**GIVEN INSTRUCTION:** From the items below, keep only the lines containing the word "image", and copy each such line in full.
** START OF DATASET **
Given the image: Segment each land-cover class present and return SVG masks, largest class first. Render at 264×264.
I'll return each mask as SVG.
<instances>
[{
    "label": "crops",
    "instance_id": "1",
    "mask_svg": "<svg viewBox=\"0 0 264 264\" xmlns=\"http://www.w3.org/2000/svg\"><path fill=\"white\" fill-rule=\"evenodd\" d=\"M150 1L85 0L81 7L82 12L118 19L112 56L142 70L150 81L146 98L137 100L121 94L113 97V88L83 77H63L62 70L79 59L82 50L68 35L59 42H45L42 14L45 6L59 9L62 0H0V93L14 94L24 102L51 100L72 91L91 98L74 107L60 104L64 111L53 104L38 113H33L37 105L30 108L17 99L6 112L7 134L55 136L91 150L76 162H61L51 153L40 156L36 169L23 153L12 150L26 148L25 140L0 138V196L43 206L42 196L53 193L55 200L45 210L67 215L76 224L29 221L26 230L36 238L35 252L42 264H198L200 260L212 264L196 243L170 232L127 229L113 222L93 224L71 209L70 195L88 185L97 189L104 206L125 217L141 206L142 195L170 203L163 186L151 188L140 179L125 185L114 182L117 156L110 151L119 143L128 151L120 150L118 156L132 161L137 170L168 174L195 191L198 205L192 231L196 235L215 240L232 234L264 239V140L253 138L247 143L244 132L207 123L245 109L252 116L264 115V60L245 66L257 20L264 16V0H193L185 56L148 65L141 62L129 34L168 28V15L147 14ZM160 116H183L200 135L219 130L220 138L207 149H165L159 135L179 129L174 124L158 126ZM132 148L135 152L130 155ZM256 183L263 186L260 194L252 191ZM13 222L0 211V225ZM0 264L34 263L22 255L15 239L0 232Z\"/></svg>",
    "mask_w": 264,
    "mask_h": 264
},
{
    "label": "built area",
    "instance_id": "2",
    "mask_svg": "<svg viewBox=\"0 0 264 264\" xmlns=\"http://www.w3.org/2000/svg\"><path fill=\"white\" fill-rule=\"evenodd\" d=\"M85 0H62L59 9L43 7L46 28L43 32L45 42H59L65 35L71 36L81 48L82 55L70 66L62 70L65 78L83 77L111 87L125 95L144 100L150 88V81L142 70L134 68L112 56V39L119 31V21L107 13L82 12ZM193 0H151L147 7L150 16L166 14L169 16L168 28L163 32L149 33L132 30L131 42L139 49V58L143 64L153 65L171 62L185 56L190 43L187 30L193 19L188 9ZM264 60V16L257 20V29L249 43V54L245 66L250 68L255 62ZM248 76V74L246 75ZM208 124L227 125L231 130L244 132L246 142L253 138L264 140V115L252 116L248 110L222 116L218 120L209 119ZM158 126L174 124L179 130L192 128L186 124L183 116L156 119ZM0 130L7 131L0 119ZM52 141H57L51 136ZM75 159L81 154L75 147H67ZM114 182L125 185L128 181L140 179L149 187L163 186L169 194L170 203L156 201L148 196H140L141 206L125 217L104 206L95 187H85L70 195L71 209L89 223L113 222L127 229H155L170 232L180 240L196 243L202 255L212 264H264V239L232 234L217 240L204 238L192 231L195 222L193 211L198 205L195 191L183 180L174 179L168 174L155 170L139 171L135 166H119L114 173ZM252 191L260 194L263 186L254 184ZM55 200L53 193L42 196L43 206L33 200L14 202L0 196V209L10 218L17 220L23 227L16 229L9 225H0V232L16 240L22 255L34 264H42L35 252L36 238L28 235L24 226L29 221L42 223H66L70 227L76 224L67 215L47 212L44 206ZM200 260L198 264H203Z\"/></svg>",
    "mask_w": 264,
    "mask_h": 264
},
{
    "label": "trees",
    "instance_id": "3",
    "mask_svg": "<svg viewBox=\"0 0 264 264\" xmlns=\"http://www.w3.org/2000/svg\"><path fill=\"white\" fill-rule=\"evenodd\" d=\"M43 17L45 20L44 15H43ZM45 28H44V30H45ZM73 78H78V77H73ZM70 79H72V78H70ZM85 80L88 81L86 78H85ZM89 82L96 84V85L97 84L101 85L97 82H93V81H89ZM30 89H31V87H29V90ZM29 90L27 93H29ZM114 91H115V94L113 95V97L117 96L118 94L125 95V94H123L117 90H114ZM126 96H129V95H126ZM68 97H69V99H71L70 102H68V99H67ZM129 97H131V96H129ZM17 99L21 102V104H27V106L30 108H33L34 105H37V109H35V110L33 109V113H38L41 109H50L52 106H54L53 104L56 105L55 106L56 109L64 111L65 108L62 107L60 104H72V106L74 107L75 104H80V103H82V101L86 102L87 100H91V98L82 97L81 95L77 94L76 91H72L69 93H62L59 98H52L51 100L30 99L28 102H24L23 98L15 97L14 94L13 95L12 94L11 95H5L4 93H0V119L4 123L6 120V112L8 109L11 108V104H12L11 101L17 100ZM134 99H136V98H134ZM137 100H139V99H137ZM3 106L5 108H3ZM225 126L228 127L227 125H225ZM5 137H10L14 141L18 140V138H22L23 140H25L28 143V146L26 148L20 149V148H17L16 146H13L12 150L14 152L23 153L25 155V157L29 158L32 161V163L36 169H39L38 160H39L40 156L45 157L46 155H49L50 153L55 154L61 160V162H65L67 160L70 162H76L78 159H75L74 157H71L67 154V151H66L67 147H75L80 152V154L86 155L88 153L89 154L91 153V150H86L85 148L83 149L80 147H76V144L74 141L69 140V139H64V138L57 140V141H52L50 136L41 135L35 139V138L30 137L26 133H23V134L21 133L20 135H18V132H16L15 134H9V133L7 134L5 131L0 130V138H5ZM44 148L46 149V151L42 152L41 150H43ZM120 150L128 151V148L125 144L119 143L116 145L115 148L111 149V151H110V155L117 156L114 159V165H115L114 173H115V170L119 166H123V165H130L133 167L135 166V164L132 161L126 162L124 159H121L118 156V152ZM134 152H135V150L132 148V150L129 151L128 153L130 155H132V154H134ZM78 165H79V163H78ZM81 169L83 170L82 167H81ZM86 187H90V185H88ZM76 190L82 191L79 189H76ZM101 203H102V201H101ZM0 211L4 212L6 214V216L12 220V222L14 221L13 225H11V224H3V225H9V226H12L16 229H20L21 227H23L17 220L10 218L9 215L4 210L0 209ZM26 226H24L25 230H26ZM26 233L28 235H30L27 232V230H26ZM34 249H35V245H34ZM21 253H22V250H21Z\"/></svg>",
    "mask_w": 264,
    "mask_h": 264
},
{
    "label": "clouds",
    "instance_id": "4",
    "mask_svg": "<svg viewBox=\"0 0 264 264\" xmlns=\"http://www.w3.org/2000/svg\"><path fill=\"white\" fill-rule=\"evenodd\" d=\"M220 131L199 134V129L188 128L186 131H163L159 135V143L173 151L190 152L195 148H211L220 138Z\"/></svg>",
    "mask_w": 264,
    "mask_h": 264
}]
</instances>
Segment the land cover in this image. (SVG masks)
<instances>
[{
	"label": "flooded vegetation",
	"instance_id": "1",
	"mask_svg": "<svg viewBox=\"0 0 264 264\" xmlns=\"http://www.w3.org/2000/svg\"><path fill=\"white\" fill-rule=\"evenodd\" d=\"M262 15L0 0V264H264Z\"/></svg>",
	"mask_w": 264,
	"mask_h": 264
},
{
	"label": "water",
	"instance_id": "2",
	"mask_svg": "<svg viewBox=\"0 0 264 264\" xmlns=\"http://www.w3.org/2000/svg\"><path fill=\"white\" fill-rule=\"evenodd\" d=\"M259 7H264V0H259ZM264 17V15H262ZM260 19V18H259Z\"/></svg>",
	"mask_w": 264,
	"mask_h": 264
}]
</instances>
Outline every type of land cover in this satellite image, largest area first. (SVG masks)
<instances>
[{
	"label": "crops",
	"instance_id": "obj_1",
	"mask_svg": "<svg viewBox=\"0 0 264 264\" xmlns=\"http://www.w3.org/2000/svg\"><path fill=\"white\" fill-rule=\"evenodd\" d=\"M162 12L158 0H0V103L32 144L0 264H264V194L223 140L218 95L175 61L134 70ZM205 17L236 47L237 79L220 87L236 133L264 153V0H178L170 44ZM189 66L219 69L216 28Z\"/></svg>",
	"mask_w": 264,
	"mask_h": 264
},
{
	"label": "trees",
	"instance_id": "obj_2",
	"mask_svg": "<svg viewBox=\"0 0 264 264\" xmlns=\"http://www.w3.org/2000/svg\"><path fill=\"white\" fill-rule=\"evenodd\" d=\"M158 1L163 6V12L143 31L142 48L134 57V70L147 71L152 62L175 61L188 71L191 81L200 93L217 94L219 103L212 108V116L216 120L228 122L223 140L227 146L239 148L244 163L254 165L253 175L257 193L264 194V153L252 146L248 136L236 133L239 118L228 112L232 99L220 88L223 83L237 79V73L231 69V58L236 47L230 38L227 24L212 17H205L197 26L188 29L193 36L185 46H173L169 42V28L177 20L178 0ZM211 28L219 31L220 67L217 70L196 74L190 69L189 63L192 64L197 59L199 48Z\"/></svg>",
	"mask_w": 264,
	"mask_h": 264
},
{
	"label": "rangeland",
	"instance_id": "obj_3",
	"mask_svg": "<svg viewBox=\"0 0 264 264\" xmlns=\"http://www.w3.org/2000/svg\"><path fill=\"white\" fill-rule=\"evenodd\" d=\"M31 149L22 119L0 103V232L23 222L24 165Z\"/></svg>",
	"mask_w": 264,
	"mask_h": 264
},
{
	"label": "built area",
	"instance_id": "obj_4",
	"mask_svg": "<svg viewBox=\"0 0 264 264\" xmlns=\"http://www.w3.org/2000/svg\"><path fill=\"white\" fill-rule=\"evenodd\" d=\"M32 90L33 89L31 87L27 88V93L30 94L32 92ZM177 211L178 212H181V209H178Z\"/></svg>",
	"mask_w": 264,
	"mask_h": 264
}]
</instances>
** END OF DATASET **
**WRITTEN REPLY:**
Given the image: Segment each land-cover class present and return SVG masks, largest class first. Render at 264×264.
Segment the land cover in this image. (SVG masks)
Outline every type of land cover in this satellite image, largest area first. (SVG masks)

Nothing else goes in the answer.